Si procedeva con l’aria. Immagini di vento, fumo, sospensione di paglia ed arbusti recisi, persone, aria della voce e della bocca che la emette, braccia sollevate e visuali aeree, bambini che giocavano soffiando l’uno contro l’altro. Tutti attimi, routines per alcuni, che sono stati fissati nell’ infinito della memoria e quindi nel flusso del tempo. Si passava quindi all’acqua. Qui le immagini prendevano toni più vivaci e polarizzati. Da un lato una gamma di rossi, arancioni e rosa, dall’ altro verdi, turchesi e azzurri. Anche la rappresentazione dell’acqua era più polarizzata: alcune foto presentavano fondali azzurri, con diversi elementi o punti di messa a fuoco specifici che davano quasi l’impressione di essere in un corpo d’acqua in cui però si poteva respirare; altre foto davano invece l’idea del peso che l’acqua in effetti possiede, dei suoi movimenti lenti ma inarrestabili, e del riverbero, quasi un monito, come se l’acqua stessa volesse avvertire lo spettatore degli effetti e delle conseguenze della noncuranza.
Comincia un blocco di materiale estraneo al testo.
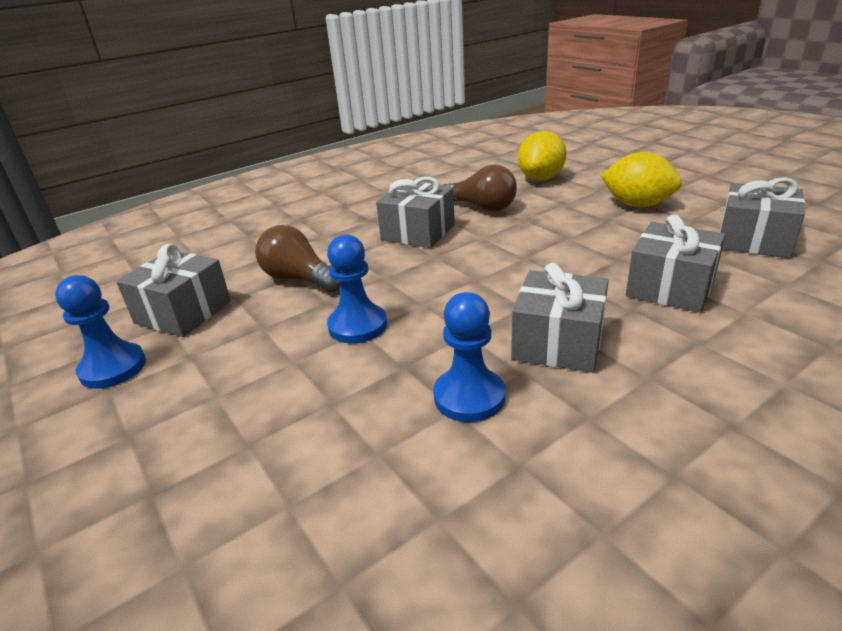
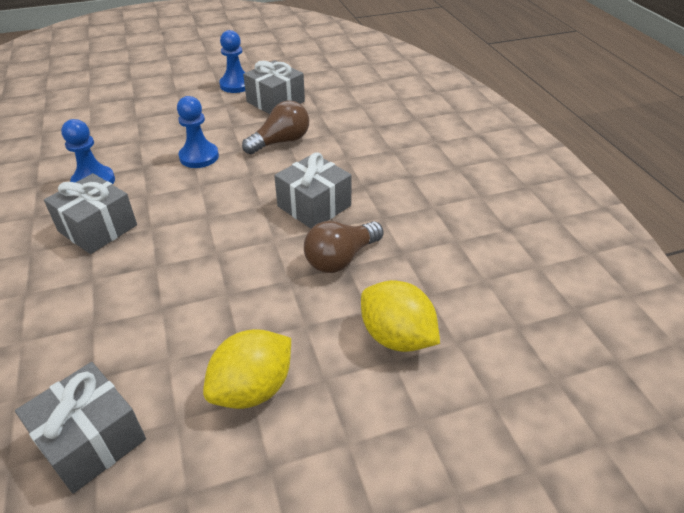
camera: 105 degrees right, 10 degrees up
grey gift [626,214,725,313] -> none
Molte delle scene presentate in questa sezione erano feste o rituali tradizionali, oppure attimi nella vita di alcuni giovani e famiglie. Se teniamo conto del significato materno e purificatore che si dà all’acqua, viene spontaneo collegare la foto della madre che fa offerte in favore dei figli, o la famiglia immortalata davanti alla propria casa di argilla, con le foto di momenti importanti nella vita dei ragazzini presenti nelle altre foto della sezione.
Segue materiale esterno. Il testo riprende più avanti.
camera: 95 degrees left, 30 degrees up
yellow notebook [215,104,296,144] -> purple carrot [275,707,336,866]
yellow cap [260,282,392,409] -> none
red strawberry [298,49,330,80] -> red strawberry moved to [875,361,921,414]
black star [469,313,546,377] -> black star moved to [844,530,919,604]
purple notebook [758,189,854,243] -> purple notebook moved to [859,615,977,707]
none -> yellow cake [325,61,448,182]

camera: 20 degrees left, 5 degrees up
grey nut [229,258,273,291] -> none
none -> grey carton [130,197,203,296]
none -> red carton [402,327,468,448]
L’ultima parte era invece dedicata alla terra. La foto che forse colpiva di più in questo caso è stata quella di un operaio di una fabbrica di mattoni. Qui l’uomo era circondato da mattoni impilati perpendicolarmente, quasi a creare una rete più che un muro. Si percepiva la scarsità di spazio ed il calore che poteva essere presente in quel luogo, e tutto anche grazie ai colori ed alla luce, quasi frontale, che illuminava il volto dell’uomo. Tutta la sezione era caratterizzata da un gioco di luci ed ombre in forte contrasto e da una palette composta principalmente da variazioni del rosso e del nero, e da un senso di materialità, sporcizia intesa come residuo, tra polveri, scintille e rifiuti. In questa parte del percorso espositivo i disegni dei bambini spiccavano, oltre che per il numero, soprattutto per l’affinità molto sentita con le tematiche trattate. Questi presentavano raffronti tra come viene trattata la Terra e come dovrebbe invece essere curata, pianeti che soffrivano e che chiedevano aiuto, campi tagliati in due da ondate d’acqua inaspettate o dighe, crudeltà verso piante ed animali, fabbriche ed abitudini altamente inquinanti e non necessarie.
Tutte le foto, se considerate insieme, sembrano le parole di una richiesta forte ma pacifica. Una rivendicazione dei diritti della natura prima di quelli dell’Uomo. I livelli di inquinamento che sono stati registrati durante la quarantena dovrebbero spingere tutti a rivedere ogni aspetto della propria vita in termini di impatto ambientale Fare la raccolta differenziata non basta, come non basta usare la macchina una volta in meno al mese. Gran parte del potere di cambiare le cose risiede nelle nostre scelte politiche e nel decidere dove spendere i nostri soldi, per elencare solo due dei fattori con maggiore incidenza.
Il prossimo appuntamento con la mostra “ForEverest” è a partire dal 2 giugno presso il MacA – Museo dell’Ambiente di Torino in Corso Umbria 90.
Per chi se la fosse persa, consiglio vivamente di andare a vederla, anche se la disposizione sarà un po’ diversa da quella che è stata scelta presso il Museo della Gambarina.
Abbiamo una sola casa, e dobbiamo prendercene cura tutti inseme, come meglio possiamo.